The inside on outsourcing
The tidal wave of layoffs that swept the multifamily industry over the past several quarters finally caught up with Riverstone Residential sister company CAS Construction Management Services last month. Rumors of Riverstone's death have been greatly exaggerated.
Given the finance-starved state of development and the number of layoffs, abandoned projects and impairment charges that have hamstrung apartment companies this year, CAS Construction's 80 percent reduction in workforce would appear to make good fiscal sense.
"Due to the economic times, capital projects can not get funded and at CAS Construction we had a cadre of people on the bench. So we went through and really right-sized the organization to current projects and current demand, yet I think we took a very conservative approach,"
CAS Partners CEO Toni Portman told MHP on May 22.
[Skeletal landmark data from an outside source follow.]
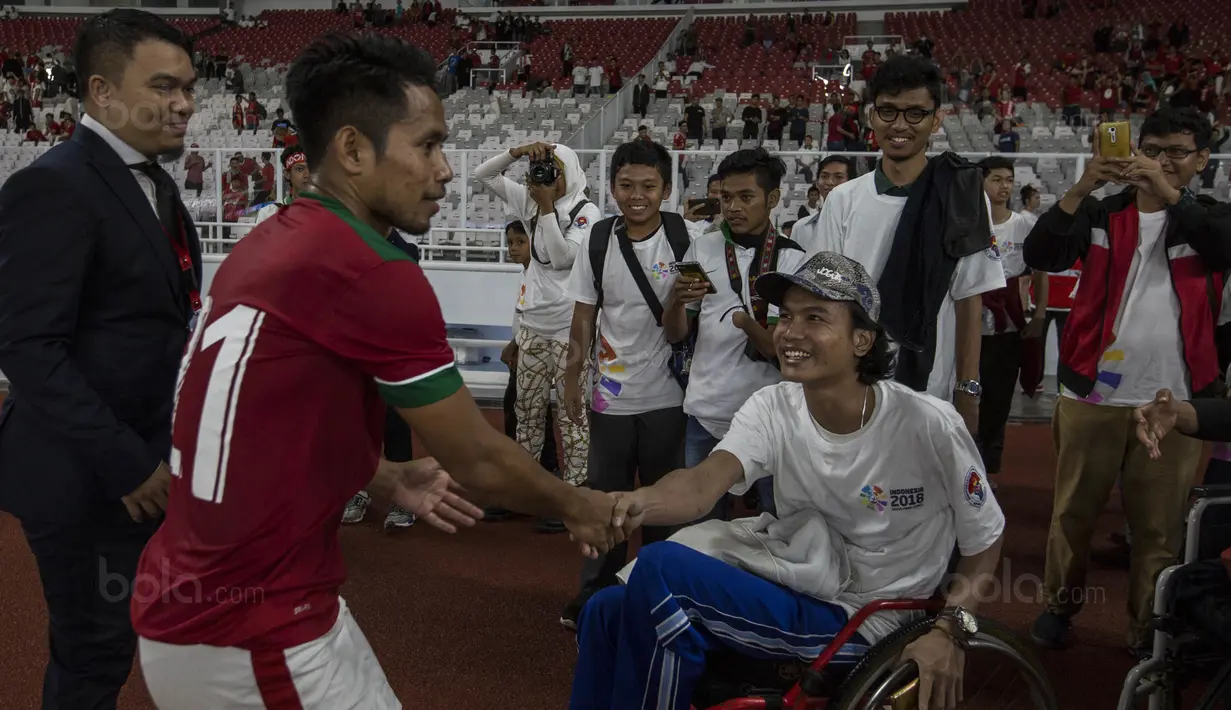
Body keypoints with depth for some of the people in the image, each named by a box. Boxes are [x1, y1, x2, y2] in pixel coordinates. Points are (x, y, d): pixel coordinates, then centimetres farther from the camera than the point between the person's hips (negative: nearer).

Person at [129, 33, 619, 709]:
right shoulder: (372, 275, -21)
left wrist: (390, 479, 19)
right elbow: (478, 459, -12)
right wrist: (575, 505, 5)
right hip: (253, 639, -8)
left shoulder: (264, 247, 4)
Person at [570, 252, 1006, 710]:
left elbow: (986, 541, -3)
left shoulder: (928, 427, -17)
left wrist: (950, 628, -18)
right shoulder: (771, 409, -6)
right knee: (608, 611, -4)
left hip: (855, 620, -5)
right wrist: (634, 502, -45)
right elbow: (702, 484, -24)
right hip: (787, 583, 5)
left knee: (658, 569, -22)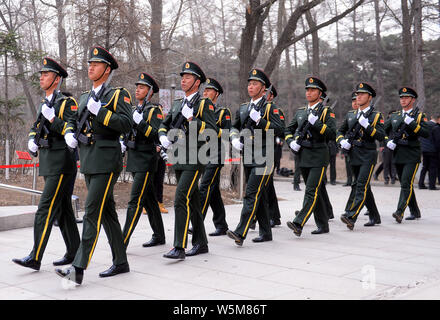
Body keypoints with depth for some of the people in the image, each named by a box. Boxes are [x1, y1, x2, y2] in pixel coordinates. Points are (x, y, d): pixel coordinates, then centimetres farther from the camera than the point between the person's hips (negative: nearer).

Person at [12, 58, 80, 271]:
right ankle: (74, 253, 20)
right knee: (63, 210, 12)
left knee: (45, 209, -11)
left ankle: (35, 258, -9)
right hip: (48, 163, 9)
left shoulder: (67, 102, -9)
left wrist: (52, 118, -23)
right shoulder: (44, 104, 17)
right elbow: (35, 127, 24)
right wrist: (32, 141, 5)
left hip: (61, 163, -9)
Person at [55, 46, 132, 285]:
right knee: (107, 212, 12)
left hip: (106, 162, -8)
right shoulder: (84, 98, 18)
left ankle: (79, 268, -13)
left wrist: (100, 111, -19)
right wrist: (70, 133, 3)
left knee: (92, 211, -12)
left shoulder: (119, 95, -4)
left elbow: (126, 125, -15)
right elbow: (73, 120, 25)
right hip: (88, 163, 8)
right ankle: (120, 263, 21)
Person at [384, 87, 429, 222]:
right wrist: (388, 141, 0)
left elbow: (426, 133, -13)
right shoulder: (394, 116, 13)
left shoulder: (419, 116, 1)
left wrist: (412, 124, -23)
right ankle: (415, 212, 25)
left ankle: (400, 212, -21)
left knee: (406, 184, -15)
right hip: (398, 155, 5)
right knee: (405, 184, 12)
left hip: (412, 156, -5)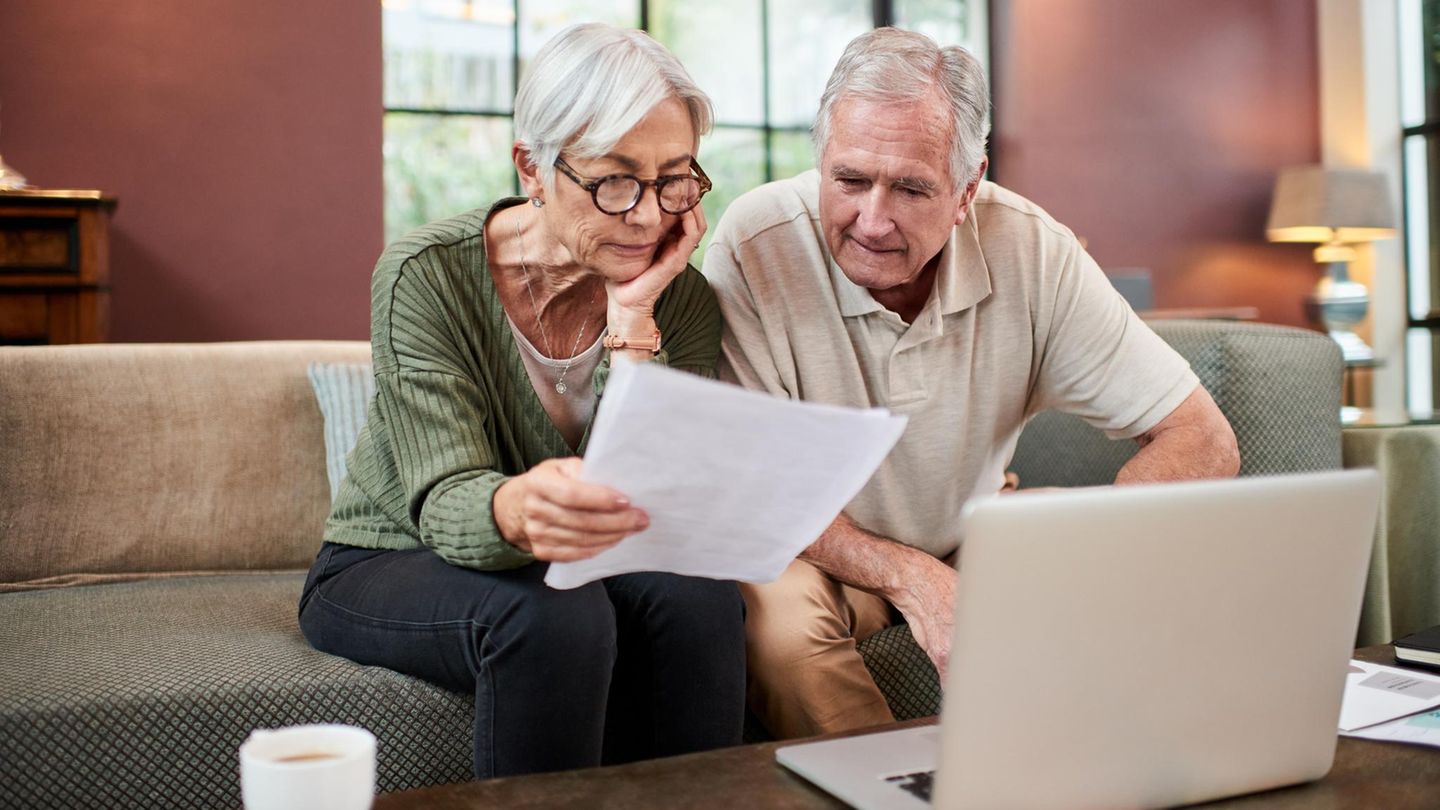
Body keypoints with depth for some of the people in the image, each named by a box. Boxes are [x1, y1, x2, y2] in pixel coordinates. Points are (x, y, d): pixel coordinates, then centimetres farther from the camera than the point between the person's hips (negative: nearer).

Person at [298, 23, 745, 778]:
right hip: (386, 568, -3)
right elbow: (445, 502, -27)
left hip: (575, 570, 3)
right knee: (552, 617, -34)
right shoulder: (429, 276, -19)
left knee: (697, 599, -28)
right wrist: (515, 511, -51)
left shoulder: (680, 300, -9)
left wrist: (632, 319, -26)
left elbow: (648, 512, -18)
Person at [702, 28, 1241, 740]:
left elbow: (1203, 443, -16)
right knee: (778, 613, -34)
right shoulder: (754, 247, -22)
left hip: (974, 537, 3)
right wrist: (906, 577, -33)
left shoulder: (1030, 251, -16)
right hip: (815, 551, -2)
CAS Construction remains open, but 28 of its 35 employees are gone.
"It was a tough choice but, quite frankly, we just didn't have the demand. What we've been able to do is take project managers and consolidate projects within our current regional maintenance team, or our CAS Construction team. We decided to keep the business unit viable because we think it's really critical to the continuum of our services offerings, and, with our fingers and toes crossed, when the economy releases capital funding for projects, I think we'll be nicely positioned with CAS Construction still operating," she said.